Spiral images for all trajectory designs exhibit excellent image quality (Fig. 2). Despite longer spiral readout durations no significant signal voids caused by susceptibility artefacts can be observed. Undersampling artefacts are removed by SPIRIT reconstruction.
Global velocity time courses of Vz and Vr agree well for all spirals and PEAK (Fig. 3) with no significant differences for global and segmental as well as systolic and diastolic Vz peak velocities (Table 2). However, systolic global and lateral segmental Vr peak velocities (DD 2: 2, 3, 6 of 6 segs; DD 3, VD 2, VD 3: 2, 3 of 6 segs) show significant differences between PEAK and all spirals, whereas no significant differences could be observed in diastole. All global and segmental TTP in systole and diastole for both velocities correlate well.Using spiral SPIRIT TPM with undersampling factors of 2 and 3 for DD and VD provide excellent image quality and agreement of peak velocities and TTP for Vz and Vr with k-t-accelerated Cartesian acquisition.

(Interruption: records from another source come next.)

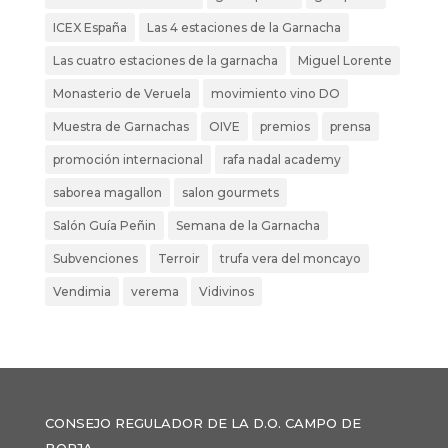
ICEX España
Las 4 estaciones de la Garnacha
Las cuatro estaciones de la garnacha
Miguel Lorente
Monasterio de Veruela
movimiento vino DO
Muestra de Garnachas
OIVE
premios
prensa
promoción internacional
rafa nadal academy
saborea magallon
salon gourmets
Salón Guía Peñin
Semana de la Garnacha
Subvenciones
Terroir
trufa vera del moncayo
Vendimia
verema
Vidivinos
CONSEJO REGULADOR DE LA D.O. CAMPO DE
BORJA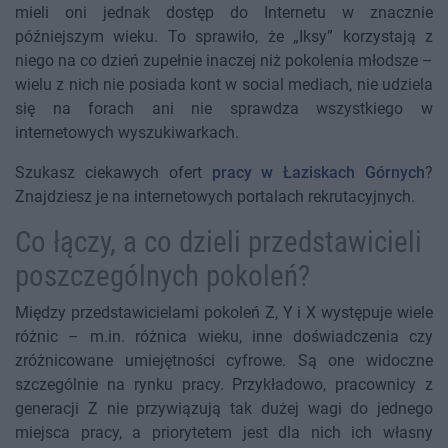
mieli oni jednak dostęp do Internetu w znacznie
późniejszym wieku. To sprawiło, że „Iksy” korzystają z
niego na co dzień zupełnie inaczej niż pokolenia młodsze –
wielu z nich nie posiada kont w social mediach, nie udziela
się na forach ani nie sprawdza wszystkiego w
internetowych wyszukiwarkach.
Szukasz ciekawych ofert
pracy w Łaziskach Górnych
?
Znajdziesz je na internetowych portalach rekrutacyjnych.
Co łączy, a co dzieli przedstawicieli
poszczególnych pokoleń?
Między przedstawicielami pokoleń Z, Y i X występuje wiele
różnic – m.in. różnica wieku, inne doświadczenia czy
zróżnicowane umiejętności cyfrowe. Są one widoczne
szczególnie na rynku pracy. Przykładowo, pracownicy z
generacji Z nie przywiązują tak dużej wagi do jednego
miejsca pracy, a priorytetem jest dla nich ich własny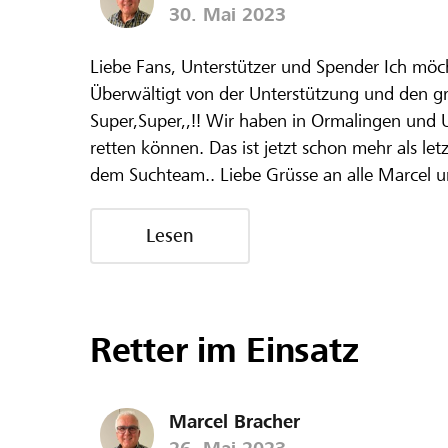
30. Mai 2023
Liebe Fans, Unterstützer und Spender Ich möc
Überwältigt von der Unterstützung und den gr
Super,Super,,!! Wir haben in Ormalingen und
retten können. Das ist jetzt schon mehr als le
dem Suchteam.. Liebe Grüsse an alle Marcel 
Lesen
Retter im Einsatz
Marcel Bracher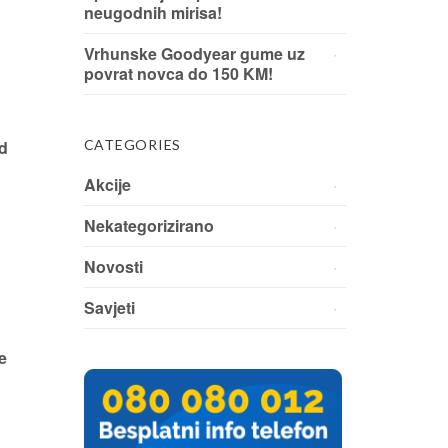
neugodnih mirisa!
Vrhunske Goodyear gume uz
povrat novca do 150 KM!
od
CATEGORIES
Akcije
Nekategorizirano
Novosti
Savjeti
e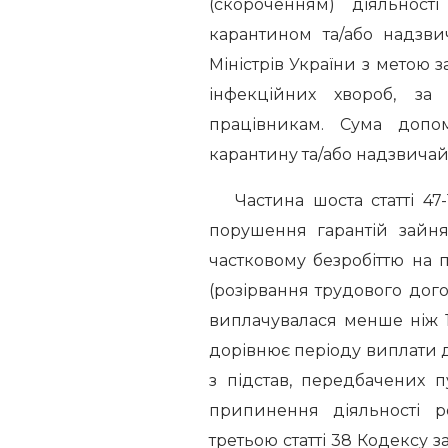
(скороченням) діяльност
карантином та/або надзви
Міністрів України з метою
інфекційних хвороб, за
працівникам. Сума допо
карантину та/або надзвичай
Частина шоста статті 47-
порушення гарантій зайня
частковому безробіттю на п
(розірвання трудового дог
виплачувалася менше ніж 1
дорівнює періоду виплати 
з підстав, передбачених пу
припинення діяльності ро
третьою статті 38 Кодексу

Spirals show more pronounced systolic and diastolic peak velocities for Vr, which might be caused by temporal blurring due to k-t-acceleration in Cartesian data. With a much smaller acquisition matrix (and thus lower spatial resolution) the recently introduced study with the same acceleration factor of R=5 did not show temporal blurring effects¹. Simpson et al.⁶ reported also an increase in systolic and diastolic of peak velocities (Vz,Vr,Vφ) for undersampled 8 interleaved spiral acquisition, reconstructed with nonlinear SENSE. In comparison to Simpson delineation and structural details of the LV and RV seem to be clearly improved due to a somewhat higher spatial resolution, SPIRIT reconstruction and reduced artefacts due to shorter spiral readouts in our study. Assessment of peak velocities and TTP revealed no significant differences between different spirals acquisition strategies, so that for further studies VD 3 can be used to achieve high temporal resolution.
Future work will comprise a comprehensive biventricular analysis of myocardial motion.